Monsieur le Premier Ministre du Québec,
C’est comme grand-père que je vous écris. Un grand-père inquiet de voir les nombreuses carences en éducation qu’a à subir la génération de ses petits-enfants. Carences qui se répercuteront dans une baisse de qualité de vie lorsque ces jeunes seront adultes et entreront à leur tour sur le marché du travail.
Vos libéraux répètent sans cesse que les politiques d’austérité et d’équilibre budgétaire sauront garantir, dans 20 ou 25 ans, ce climat d’investisseurs qui alimente une saine économie. Comme si eux seuls pouvaient voir plus clairement que d’autres, dans une boule de cristal, la nouvelle économie de cette génération future. À court terme, vos mesures d’austérité empêcheront ces enfants de bien posséder des principes de base pour s’assurer un avenir meilleur.
Toutefois, ne parlons pas seulement d’avenir. Il existe une solution aujourd’hui qui pourrait nous assurer tout de suite une source financière non négligeable qui pourrait aider à maintenir plusieurs des services coupés.
En effet, et ceci m’indigne au plus haut point, c’est que votre ministère de l’éducation ferme les yeux sur les subventions accordées aux écoles religieuses illégales et au transport de leurs élèves.
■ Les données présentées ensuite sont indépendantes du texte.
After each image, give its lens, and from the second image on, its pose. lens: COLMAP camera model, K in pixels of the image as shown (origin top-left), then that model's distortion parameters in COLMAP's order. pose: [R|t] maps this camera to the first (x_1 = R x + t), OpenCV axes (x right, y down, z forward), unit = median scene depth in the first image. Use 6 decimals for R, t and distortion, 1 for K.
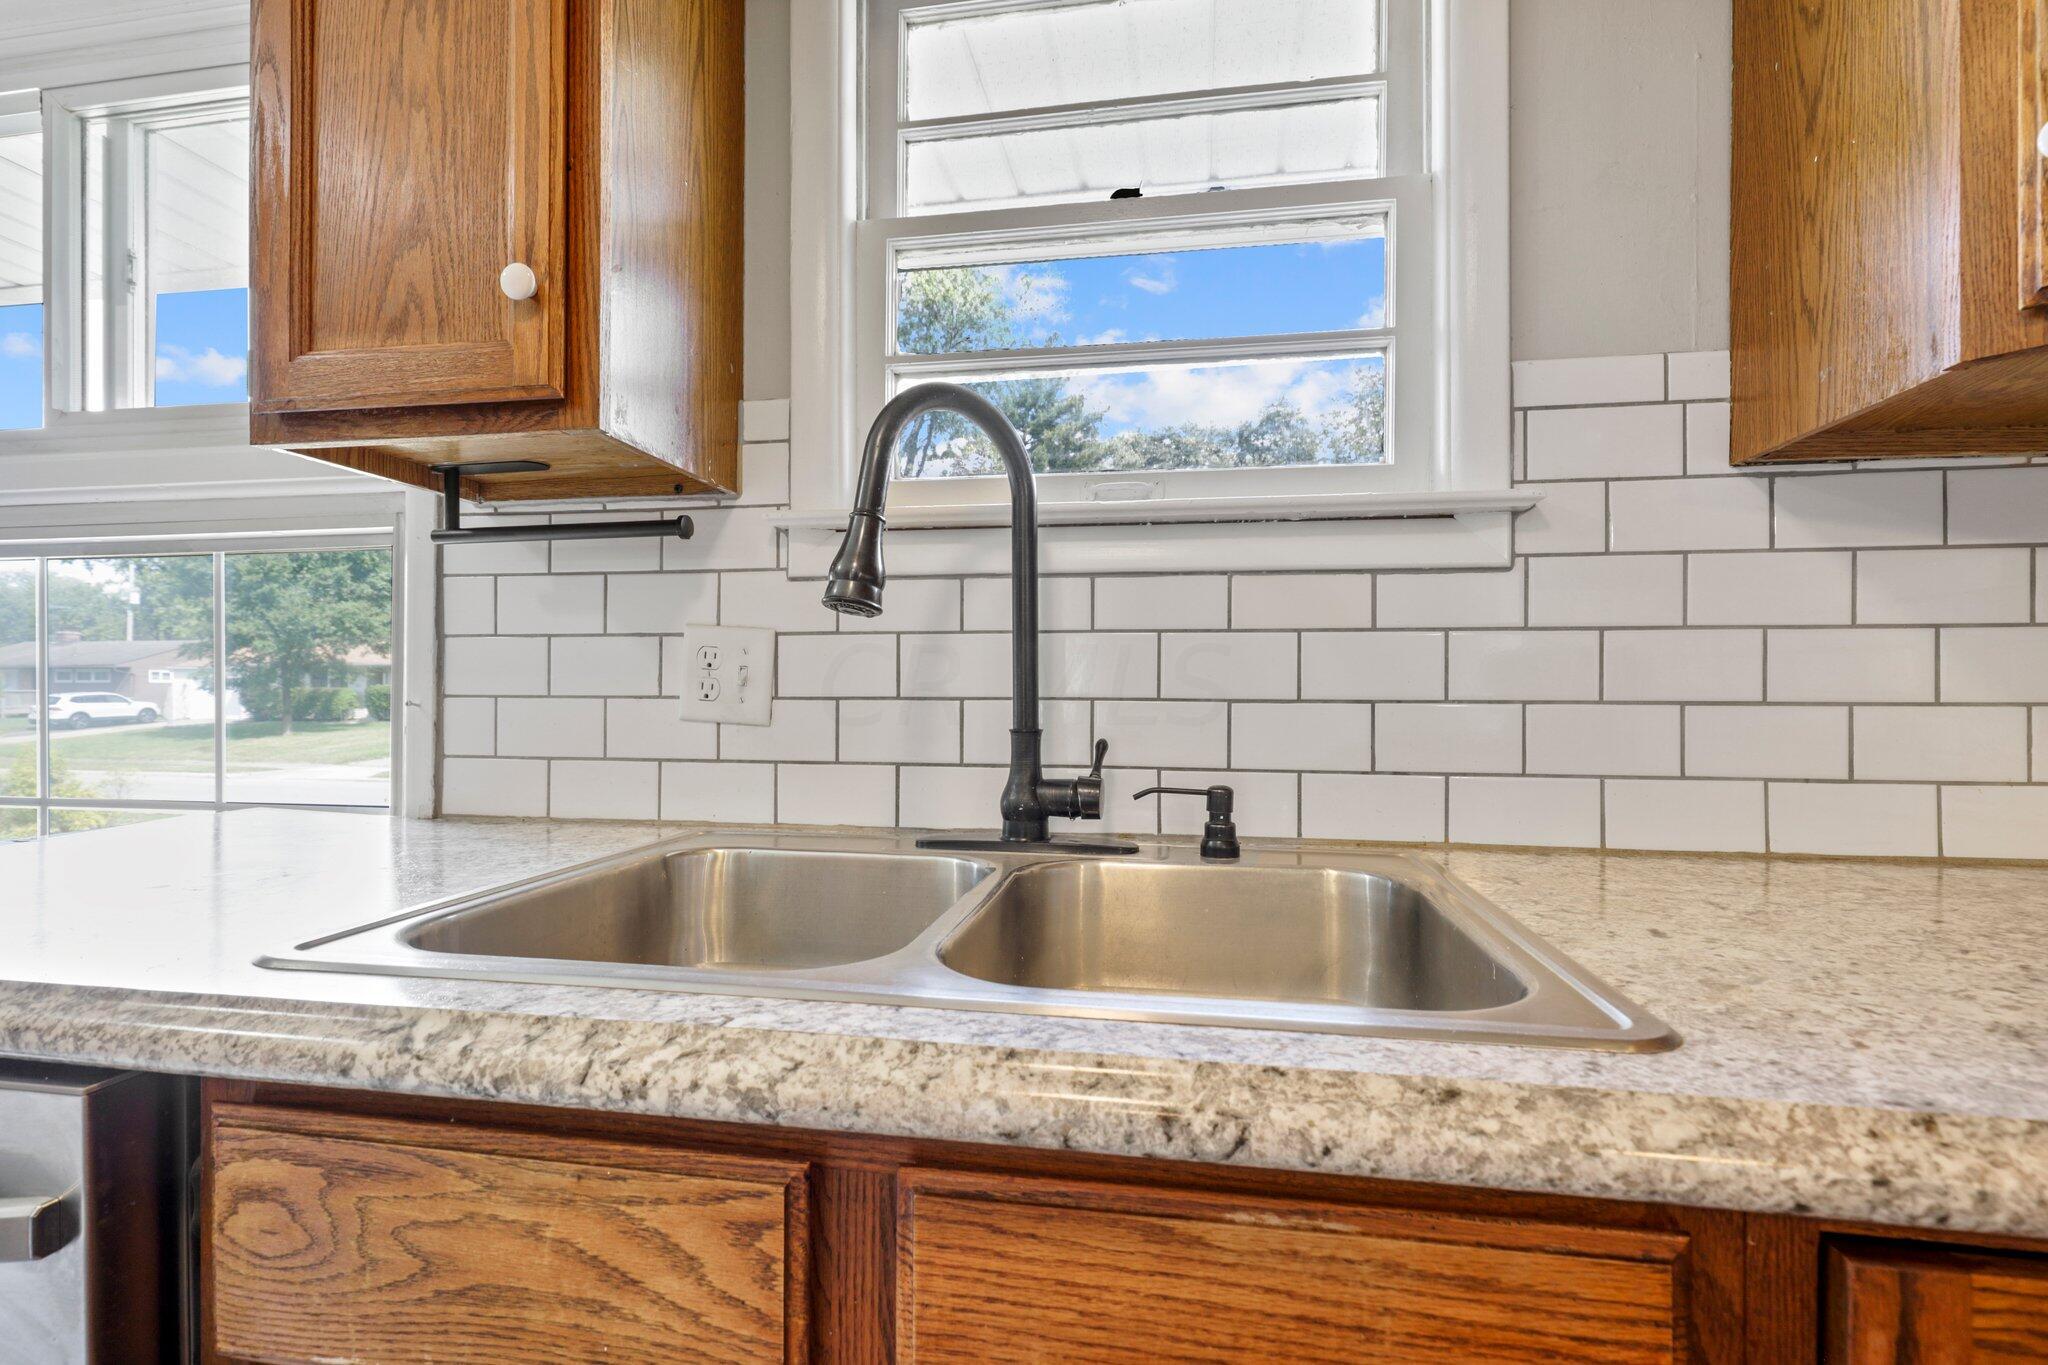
lens RADIAL K [[934.5, 0, 1033.8], [0, 934.5, 683.8], [0, 0, 1]] dist [-0.001521, -0.000778]
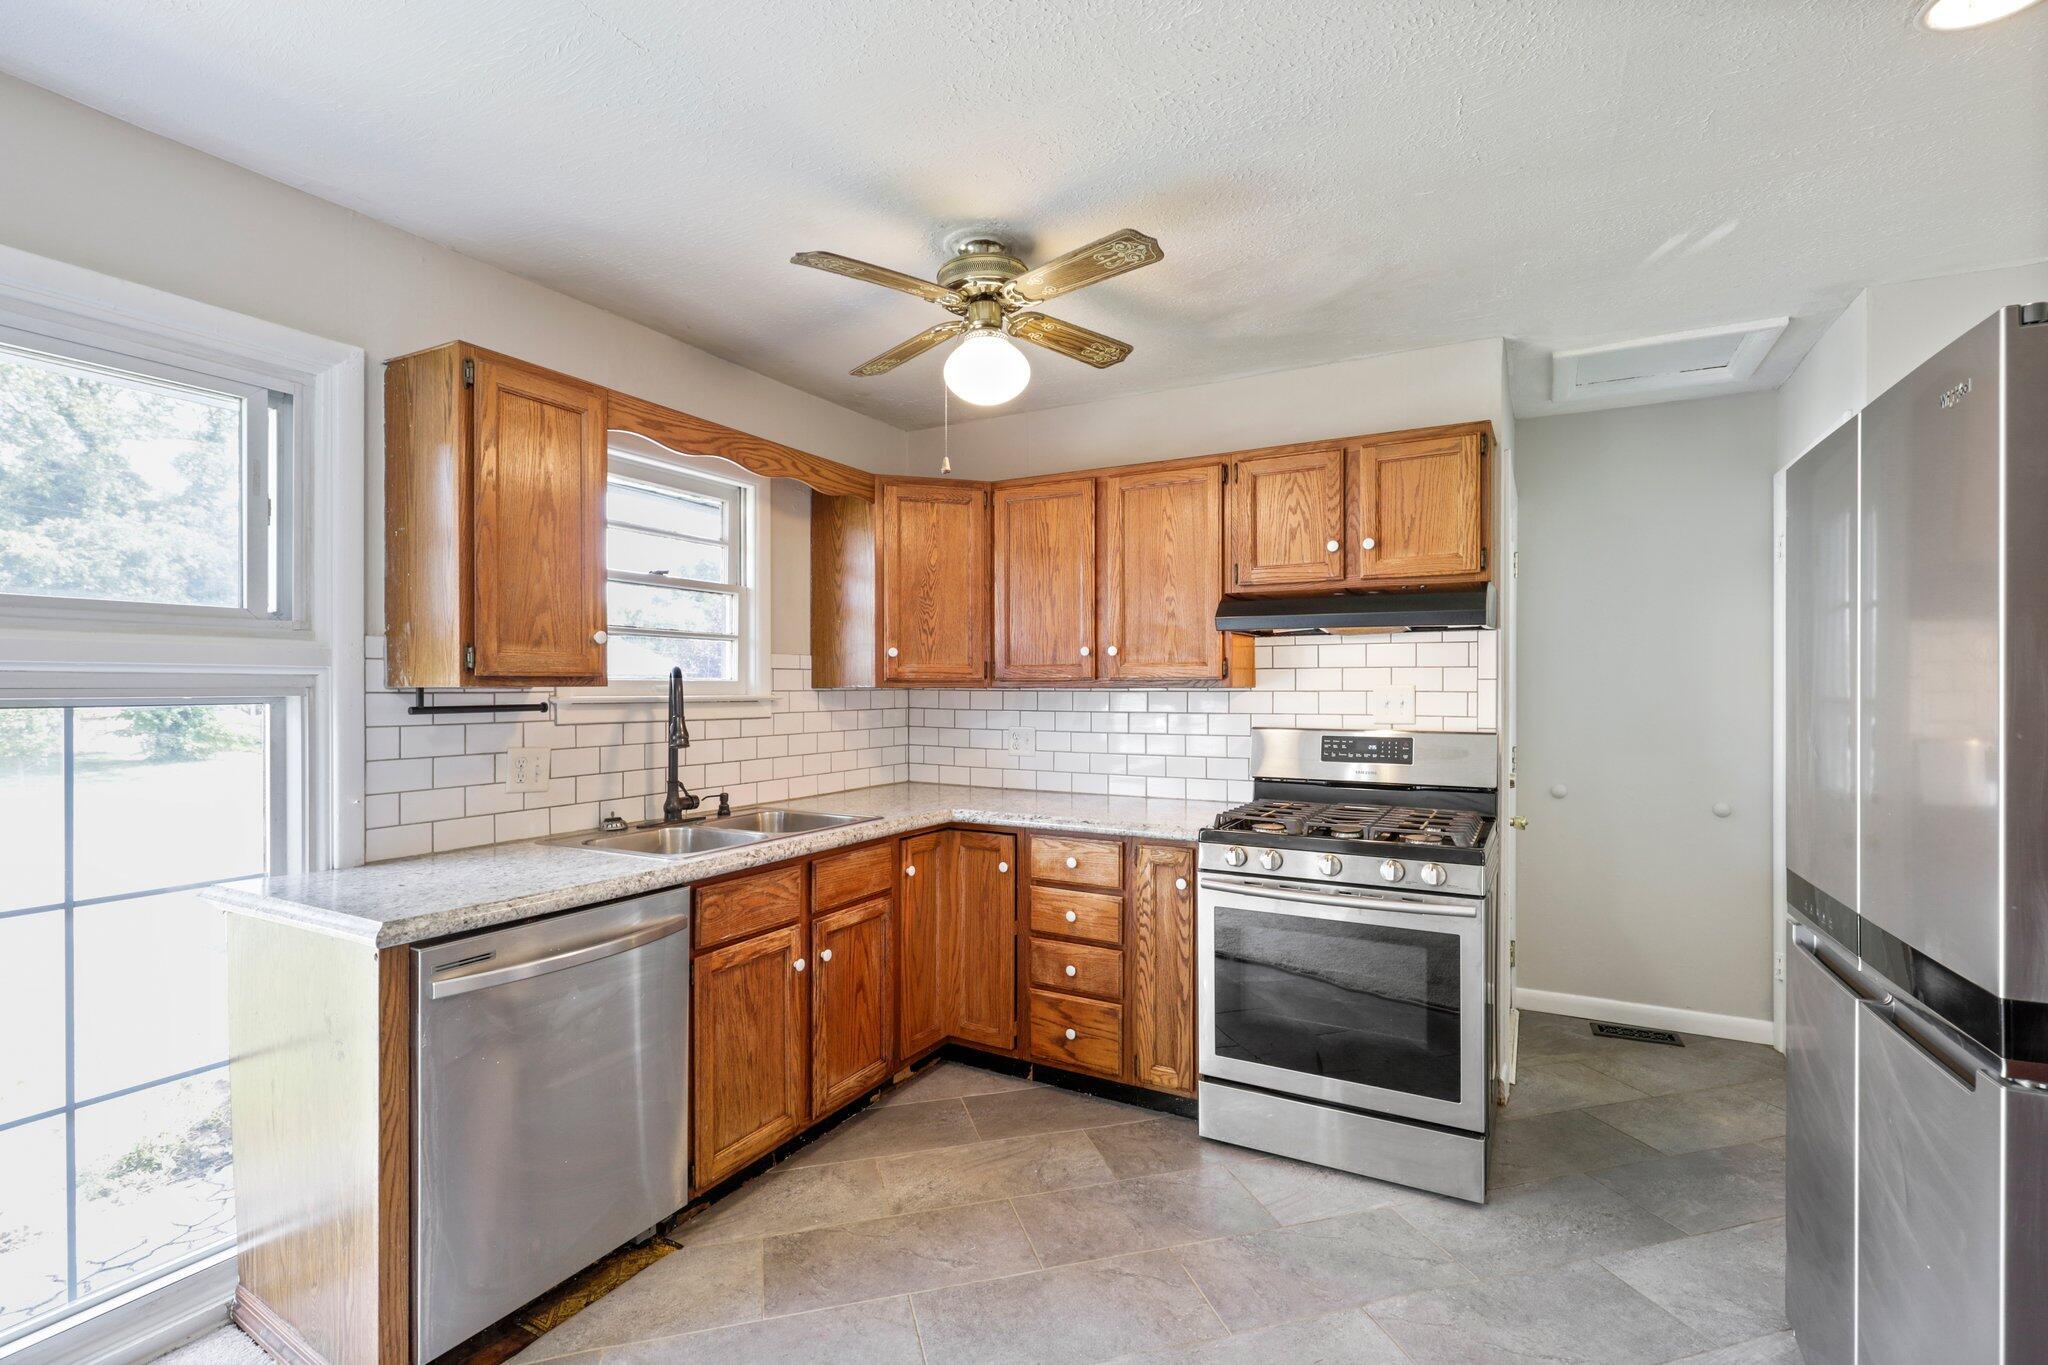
lens RADIAL K [[934.5, 0, 1033.8], [0, 934.5, 683.8], [0, 0, 1]] dist [-0.001521, -0.000778]
pose [[0.315361, 0.000353, 0.948972, -2.402310], [-0.004677, 0.999988, 0.001183, -0.259434], [-0.948960, -0.004811, 0.315359, -0.950044]]
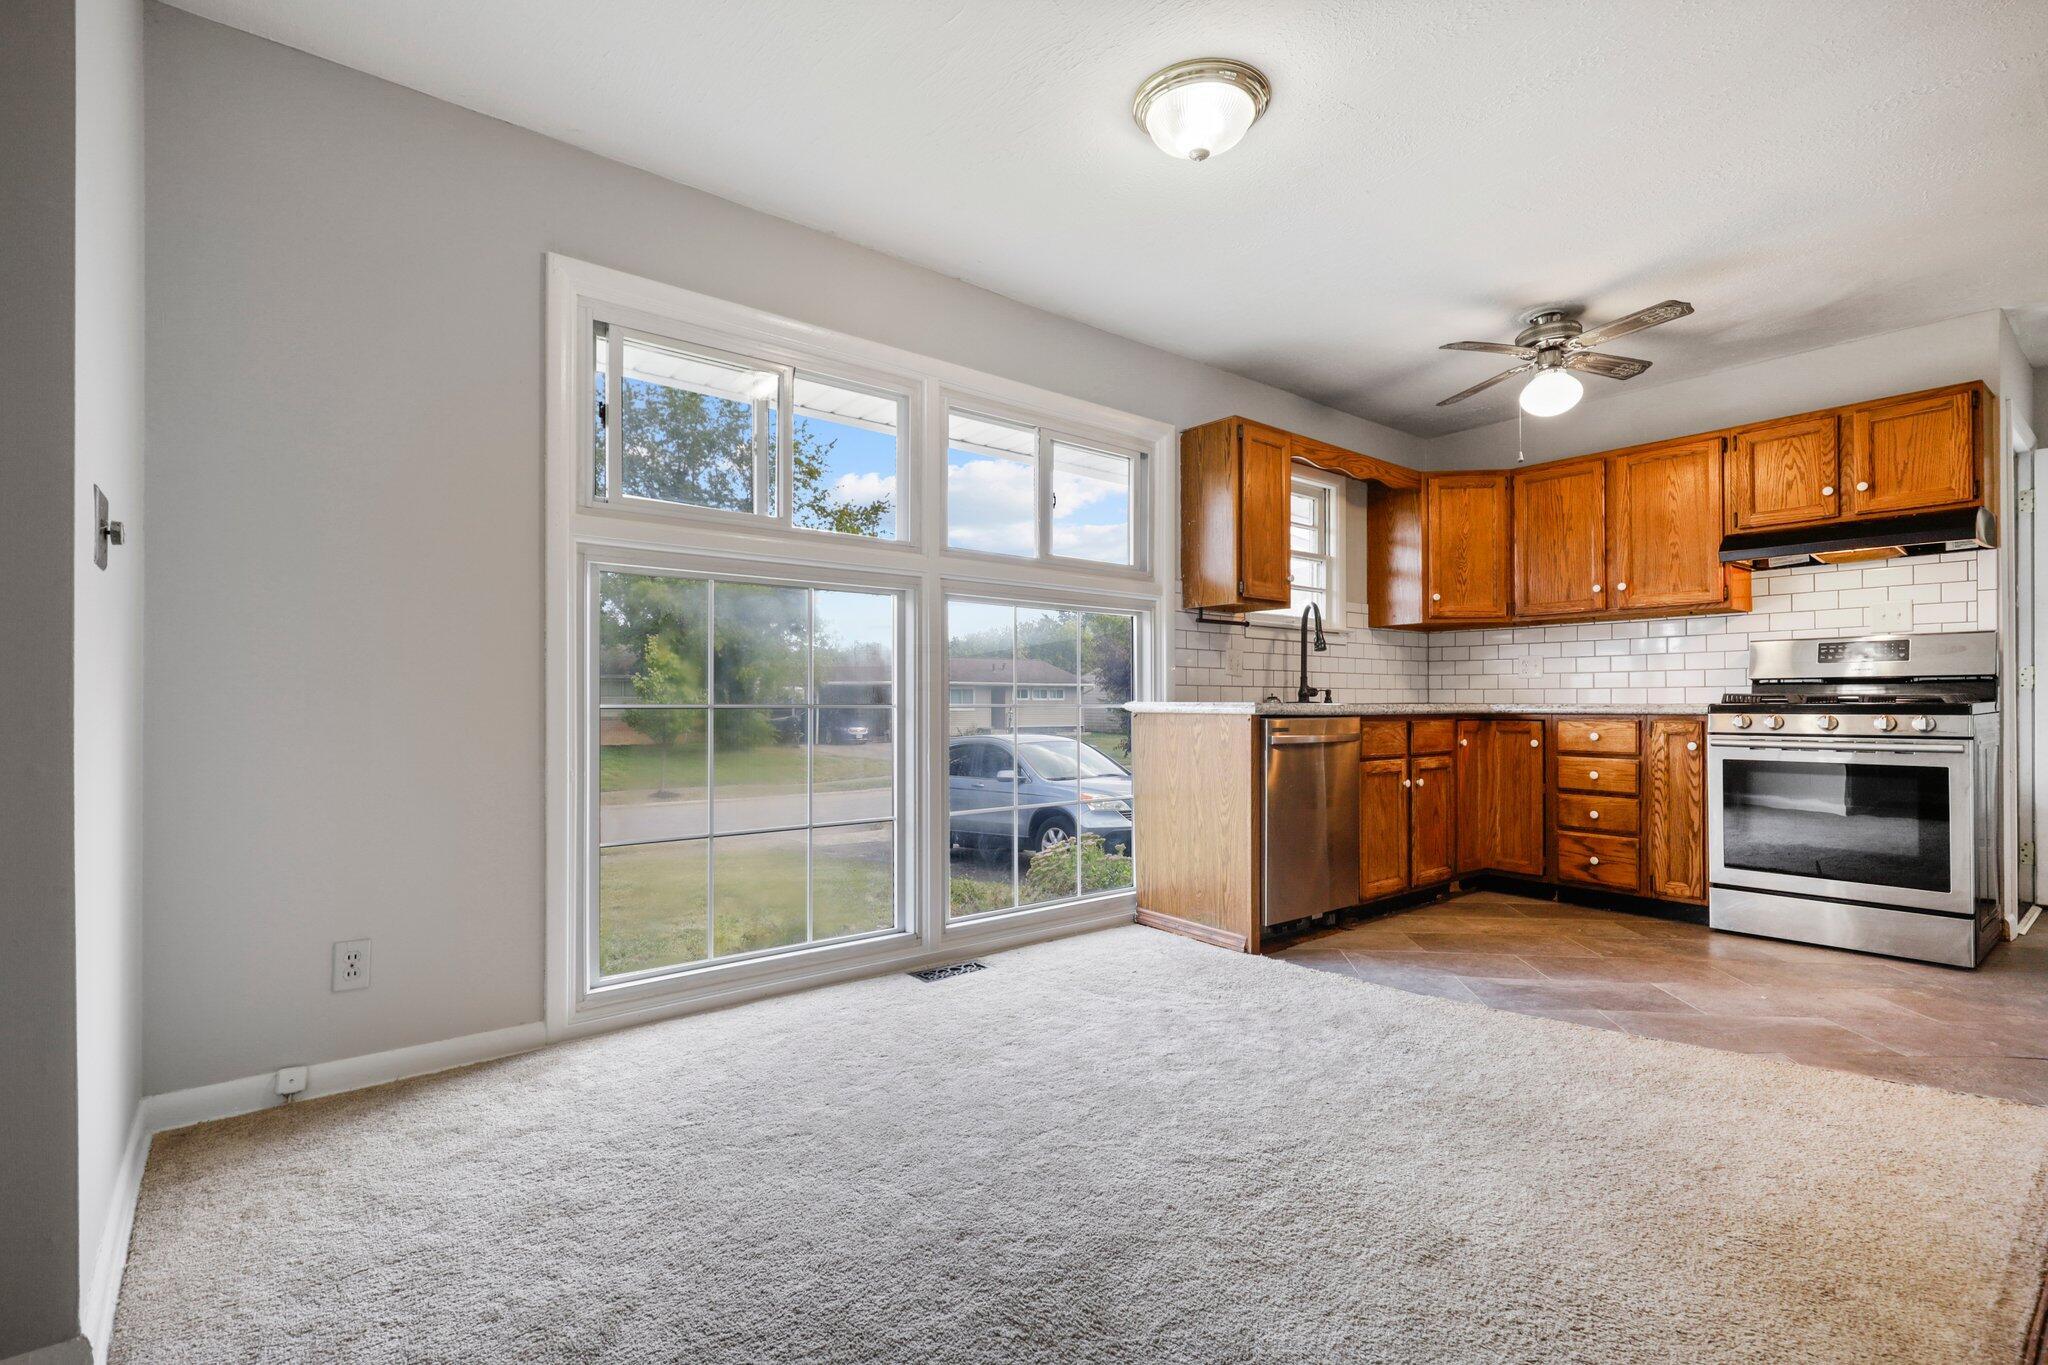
lens RADIAL K [[943.9, 0, 1023.3], [0, 943.9, 693.8], [0, 0, 1]] dist [-0.000805, -0.000404]
pose [[0.658508, 0.006616, 0.752544, -4.361063], [-0.002575, 0.999975, -0.006538, 0.165385], [-0.752569, 0.002368, 0.658509, -0.974998]]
Nous parlons ici de plusieurs millions de dollars gaspillés dans leur totalité pour ces communautés qui semblent refuser le cursus du ministère.
Mon petit-fils de 4 ans a commencé l’école pré-maternelle cette semaine dans un groupe de 30 élèves supervisés par une seule éducatrice. On nous a expliqué que ce ratio est causé par les coupures, car l’an passé, 2 éducatrices s’occupaient du même nombre. Une seule subvention retirée à une seule de ces écoles pourrait assurer l’embauche de dizaines de ces éducatrices et offrir à des mômes comme mon adorable petit fils un meilleur départ dans la vie.
Alors, M.Couillard, dites à vos fonctionnaires et à votre ministre de l’éducation de se « déniaiser » et d’agir. Rapidement.
Philippe Cinq-Mars,
réalisateur à la retraite et fier grand-père de 6 petits-enfants.